(Bounding box prediction data)
● ● ● ●
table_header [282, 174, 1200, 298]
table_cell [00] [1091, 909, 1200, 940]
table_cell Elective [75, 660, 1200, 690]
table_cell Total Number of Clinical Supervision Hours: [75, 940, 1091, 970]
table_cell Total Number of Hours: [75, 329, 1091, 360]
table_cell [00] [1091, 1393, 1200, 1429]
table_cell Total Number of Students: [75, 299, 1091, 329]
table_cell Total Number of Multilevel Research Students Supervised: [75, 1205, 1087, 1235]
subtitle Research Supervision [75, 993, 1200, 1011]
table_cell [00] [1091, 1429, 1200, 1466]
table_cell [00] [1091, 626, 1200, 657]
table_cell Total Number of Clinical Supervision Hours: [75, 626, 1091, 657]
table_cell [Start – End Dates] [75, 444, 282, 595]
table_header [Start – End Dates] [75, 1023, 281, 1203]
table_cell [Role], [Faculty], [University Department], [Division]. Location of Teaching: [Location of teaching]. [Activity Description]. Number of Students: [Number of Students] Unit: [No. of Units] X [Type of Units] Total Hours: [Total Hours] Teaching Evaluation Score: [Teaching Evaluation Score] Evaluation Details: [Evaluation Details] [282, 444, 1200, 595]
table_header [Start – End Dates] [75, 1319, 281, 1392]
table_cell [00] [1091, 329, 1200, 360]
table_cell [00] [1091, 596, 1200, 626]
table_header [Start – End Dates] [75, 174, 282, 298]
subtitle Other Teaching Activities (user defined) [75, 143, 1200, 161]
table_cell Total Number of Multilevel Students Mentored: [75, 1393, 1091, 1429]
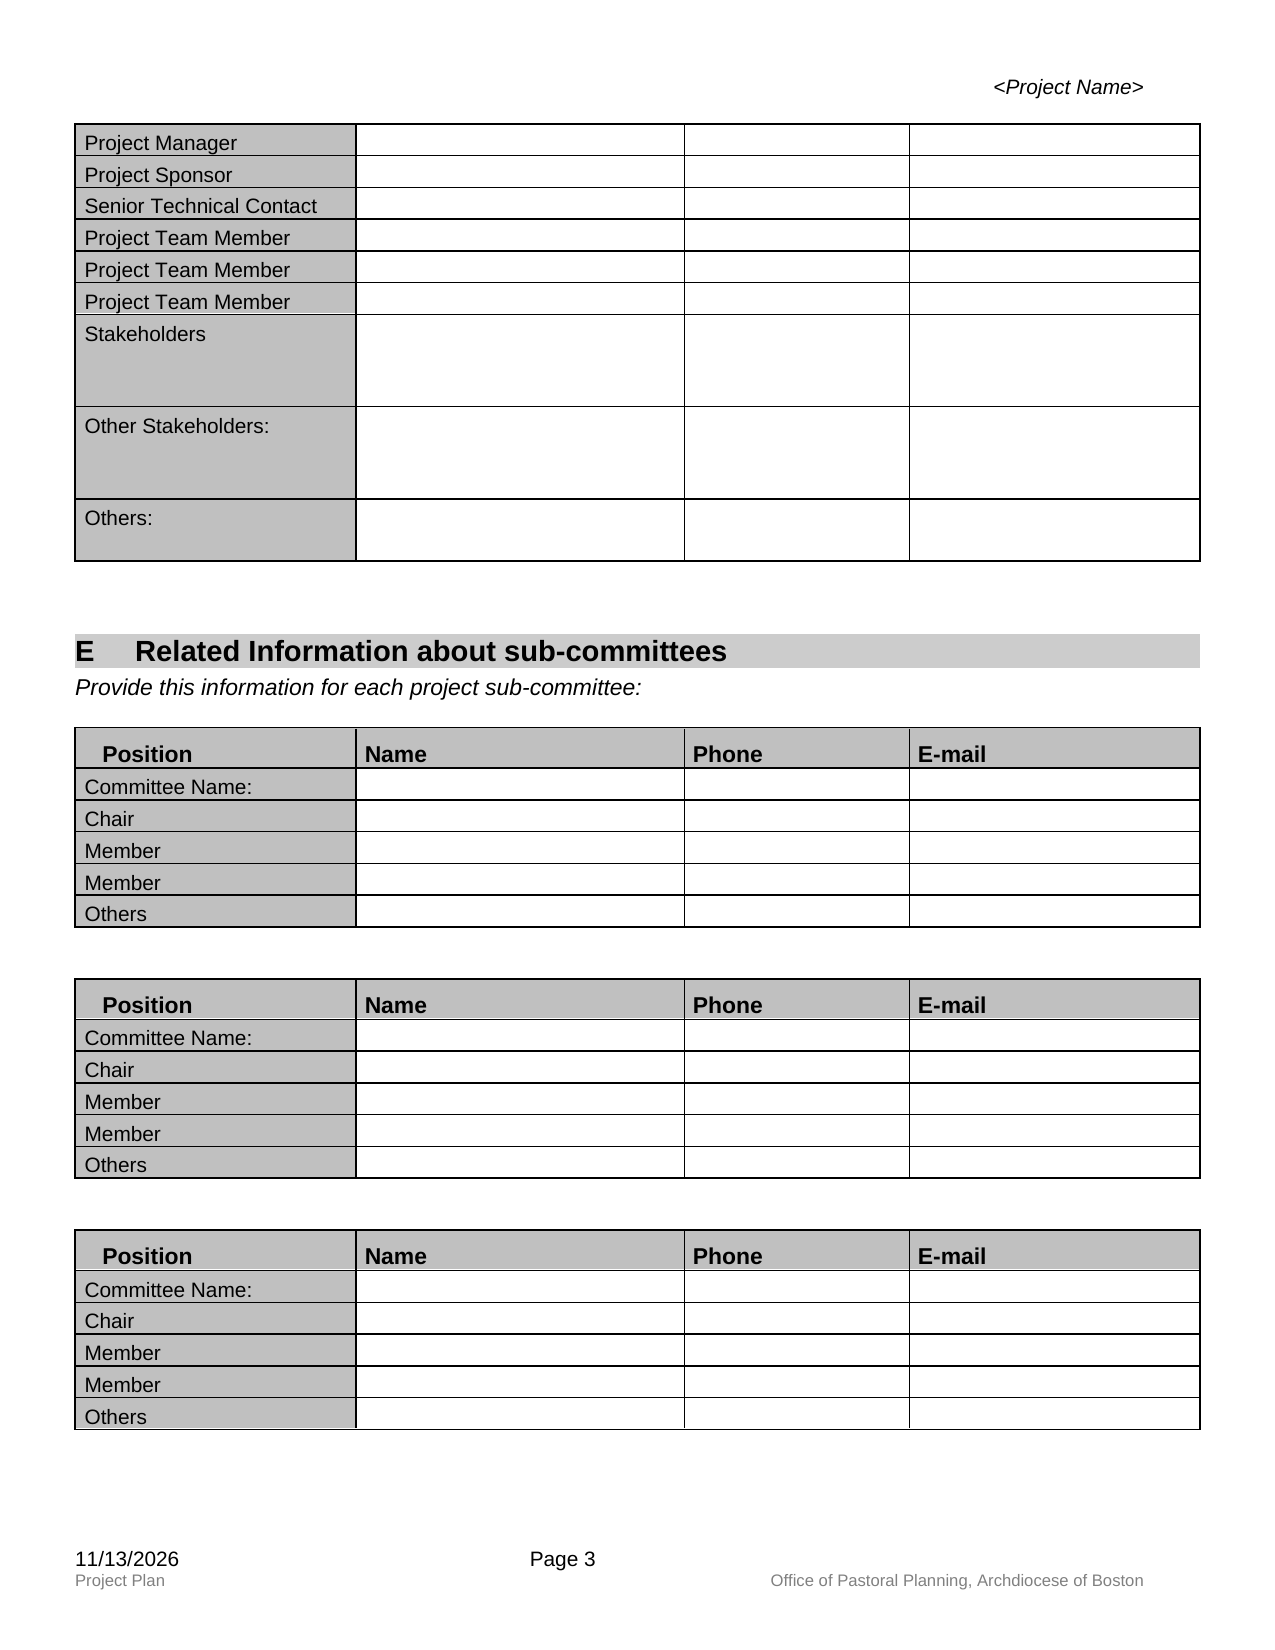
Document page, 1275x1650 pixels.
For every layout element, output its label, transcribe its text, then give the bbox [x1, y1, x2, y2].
● ● ● ●
## [Your goal]
Reproduce each entry precisely, dropping only the pictures.

## [Result]
table_header [282, 174, 1200, 298]
table_cell [00] [1091, 909, 1200, 940]
table_cell Elective [75, 660, 1200, 690]
table_cell Total Number of Clinical Supervision Hours: [75, 940, 1091, 970]
table_cell Total Number of Hours: [75, 329, 1091, 360]
table_cell [00] [1091, 1393, 1200, 1429]
table_cell Total Number of Students: [75, 299, 1091, 329]
table_cell Total Number of Multilevel Research Students Supervised: [75, 1205, 1087, 1235]
subtitle Research Supervision [75, 993, 1200, 1011]
table_cell [00] [1091, 1429, 1200, 1466]
table_cell [00] [1091, 626, 1200, 657]
table_cell Total Number of Clinical Supervision Hours: [75, 626, 1091, 657]
table_cell [Start – End Dates] [75, 444, 282, 595]
table_header [Start – End Dates] [75, 1023, 281, 1203]
table_cell [Role], [Faculty], [University Department], [Division]. Location of Teaching: [Location of teaching]. [Activity Description]. Number of Students: [Number of Students] Unit: [No. of Units] X [Type of Units] Total Hours: [Total Hours] Teaching Evaluation Score: [Teaching Evaluation Score] Evaluation Details: [Evaluation Details] [282, 444, 1200, 595]
table_header [Start – End Dates] [75, 1319, 281, 1392]
table_cell [00] [1091, 329, 1200, 360]
table_cell [00] [1091, 596, 1200, 626]
table_header [Start – End Dates] [75, 174, 282, 298]
subtitle Other Teaching Activities (user defined) [75, 143, 1200, 161]
table_cell Total Number of Multilevel Students Mentored: [75, 1393, 1091, 1429]
Document page, 1275x1650 pixels.
For every layout element, output its label, transcribe its text, then give the bbox [x1, y1, x2, y2].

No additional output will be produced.